To do -
Produce a copy of every line in the records that holds the string "case".

***** Dataset records *****

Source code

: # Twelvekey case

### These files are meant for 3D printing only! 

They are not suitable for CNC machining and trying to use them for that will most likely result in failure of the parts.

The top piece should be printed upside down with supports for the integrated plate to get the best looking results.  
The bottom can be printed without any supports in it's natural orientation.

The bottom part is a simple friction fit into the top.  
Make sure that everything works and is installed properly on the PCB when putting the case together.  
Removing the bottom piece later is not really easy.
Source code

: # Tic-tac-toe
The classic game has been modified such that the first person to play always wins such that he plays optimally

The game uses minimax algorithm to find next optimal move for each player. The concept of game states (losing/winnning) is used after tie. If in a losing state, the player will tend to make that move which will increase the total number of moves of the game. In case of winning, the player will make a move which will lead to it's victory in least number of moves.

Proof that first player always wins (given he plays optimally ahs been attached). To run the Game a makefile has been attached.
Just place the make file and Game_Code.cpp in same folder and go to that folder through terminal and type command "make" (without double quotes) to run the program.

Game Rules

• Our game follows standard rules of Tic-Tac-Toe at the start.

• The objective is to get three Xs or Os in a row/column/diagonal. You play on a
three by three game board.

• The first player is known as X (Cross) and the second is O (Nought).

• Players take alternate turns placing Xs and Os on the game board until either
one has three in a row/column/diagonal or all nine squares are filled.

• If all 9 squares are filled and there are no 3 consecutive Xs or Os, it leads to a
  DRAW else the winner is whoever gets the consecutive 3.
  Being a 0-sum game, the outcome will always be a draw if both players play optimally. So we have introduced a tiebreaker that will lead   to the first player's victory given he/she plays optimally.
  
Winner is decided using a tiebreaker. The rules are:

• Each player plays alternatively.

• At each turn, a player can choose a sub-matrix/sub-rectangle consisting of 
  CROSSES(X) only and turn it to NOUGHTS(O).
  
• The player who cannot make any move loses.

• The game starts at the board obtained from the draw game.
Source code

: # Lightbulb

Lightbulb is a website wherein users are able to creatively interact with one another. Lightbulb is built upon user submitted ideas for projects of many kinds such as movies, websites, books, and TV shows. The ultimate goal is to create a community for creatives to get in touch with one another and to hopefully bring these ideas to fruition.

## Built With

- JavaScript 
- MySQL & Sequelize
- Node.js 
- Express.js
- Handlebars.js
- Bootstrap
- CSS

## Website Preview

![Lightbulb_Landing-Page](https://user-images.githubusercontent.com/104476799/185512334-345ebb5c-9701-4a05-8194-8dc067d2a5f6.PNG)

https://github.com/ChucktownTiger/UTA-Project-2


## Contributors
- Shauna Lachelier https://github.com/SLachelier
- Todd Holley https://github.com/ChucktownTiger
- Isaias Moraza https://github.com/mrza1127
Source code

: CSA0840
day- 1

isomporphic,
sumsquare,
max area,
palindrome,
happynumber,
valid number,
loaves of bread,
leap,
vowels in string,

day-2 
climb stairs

*****

Task result -
: # Twelvekey case
Make sure that everything works and is installed properly on the PCB when putting the case together.  
The game uses minimax algorithm to find next optimal move for each player. The concept of game states (losing/winnning) is used after tie. If in a losing state, the player will tend to make that move which will increase the total number of moves of the game. In case of winning, the player will make a move which will lead to it's victory in least number of moves.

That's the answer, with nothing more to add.